▶ **WHAT YOU SHOULD DO**: Rewrite the lines of all the items below as a Markdown table with the columns Row and Line, numbering each line in order and leaving out any blank lines.

▶ **DATA RECORDS**:

——

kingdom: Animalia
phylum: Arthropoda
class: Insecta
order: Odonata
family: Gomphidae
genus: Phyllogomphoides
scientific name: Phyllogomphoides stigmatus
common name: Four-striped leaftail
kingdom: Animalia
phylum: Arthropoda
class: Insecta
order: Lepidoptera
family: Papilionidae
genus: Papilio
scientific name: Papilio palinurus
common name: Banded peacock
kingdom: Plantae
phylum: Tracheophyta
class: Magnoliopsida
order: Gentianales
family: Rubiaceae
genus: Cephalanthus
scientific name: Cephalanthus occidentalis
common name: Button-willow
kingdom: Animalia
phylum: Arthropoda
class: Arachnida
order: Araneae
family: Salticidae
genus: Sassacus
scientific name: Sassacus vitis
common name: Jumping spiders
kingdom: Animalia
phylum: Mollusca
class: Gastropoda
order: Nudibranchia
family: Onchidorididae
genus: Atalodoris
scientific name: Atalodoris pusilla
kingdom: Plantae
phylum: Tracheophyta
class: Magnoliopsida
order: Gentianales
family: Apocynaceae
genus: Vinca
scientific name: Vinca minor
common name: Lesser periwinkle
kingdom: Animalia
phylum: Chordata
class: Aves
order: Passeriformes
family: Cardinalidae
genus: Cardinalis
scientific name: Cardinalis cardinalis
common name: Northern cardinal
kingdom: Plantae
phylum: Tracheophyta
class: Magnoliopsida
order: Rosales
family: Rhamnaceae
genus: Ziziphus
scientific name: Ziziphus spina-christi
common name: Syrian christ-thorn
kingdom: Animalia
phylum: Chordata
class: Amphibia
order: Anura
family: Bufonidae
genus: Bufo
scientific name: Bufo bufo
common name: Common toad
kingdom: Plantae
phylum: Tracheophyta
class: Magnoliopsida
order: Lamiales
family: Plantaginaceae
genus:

——

▶ **SOLUTION TO THIS PROBLEM**:
| Row | Line |
|---|---|
| 1 | kingdom: Animalia |
| 2 | phylum: Arthropoda |
| 3 | class: Insecta |
| 4 | order: Odonata |
| 5 | family: Gomphidae |
| 6 | genus: Phyllogomphoides |
| 7 | scientific name: Phyllogomphoides stigmatus |
| 8 | common name: Four-striped leaftail |
| 9 | kingdom: Animalia |
| 10 | phylum: Arthropoda |
| 11 | class: Insecta |
| 12 | order: Lepidoptera |
| 13 | family: Papilionidae |
| 14 | genus: Papilio |
| 15 | scientific name: Papilio palinurus |
| 16 | common name: Banded peacock |
| 17 | kingdom: Plantae |
| 18 | phylum: Tracheophyta |
| 19 | class: Magnoliopsida |
| 20 | order: Gentianales |
| 21 | family: Rubiaceae |
| 22 | genus: Cephalanthus |
| 23 | scientific name: Cephalanthus occidentalis |
| 24 | common name: Button-willow |
| 25 | kingdom: Animalia |
| 26 | phylum: Arthropoda |
| 27 | class: Arachnida |
| 28 | order: Araneae |
| 29 | family: Salticidae |
| 30 | genus: Sassacus |
| 31 | scientific name: Sassacus vitis |
| 32 | common name: Jumping spiders |
| 33 | kingdom: Animalia |
| 34 | phylum: Mollusca |
| 35 | class: Gastropoda |
| 36 | order: Nudibranchia |
| 37 | family: Onchidorididae |
| 38 | genus: Atalodoris |
| 39 | scientific name: Atalodoris pusilla |
| 40 | kingdom: Plantae |
| 41 | phylum: Tracheophyta |
| 42 | class: Magnoliopsida |
| 43 | order: Gentianales |
| 44 | family: Apocynaceae |
| 45 | genus: Vinca |
| 46 | scientific name: Vinca minor |
| 47 | common name: Lesser periwinkle |
| 48 | kingdom: Animalia |
| 49 | phylum: Chordata |
| 50 | class: Aves |
| 51 | order: Passeriformes |
| 52 | family: Cardinalidae |
| 53 | genus: Cardinalis |
| 54 | scientific name: Cardinalis cardinalis |
| 55 | common name: Northern cardinal |
| 56 | kingdom: Plantae |
| 57 | phylum: Tracheophyta |
| 58 | class: Magnoliopsida |
| 59 | order: Rosales |
| 60 | family: Rhamnaceae |
| 61 | genus: Ziziphus |
| 62 | scientific name: Ziziphus spina-christi |
| 63 | common name: Syrian christ-thorn |
| 64 | kingdom: Animalia |
| 65 | phylum: Chordata |
| 66 | class: Amphibia |
| 67 | order: Anura |
| 68 | family: Bufonidae |
| 69 | genus: Bufo |
| 70 | scientific name: Bufo bufo |
| 71 | common name: Common toad |
| 72 | kingdom: Plantae |
| 73 | phylum: Tracheophyta |
| 74 | class: Magnoliopsida |
| 75 | order: Lamiales |
| 76 | family: Plantaginaceae |
| 77 | genus: |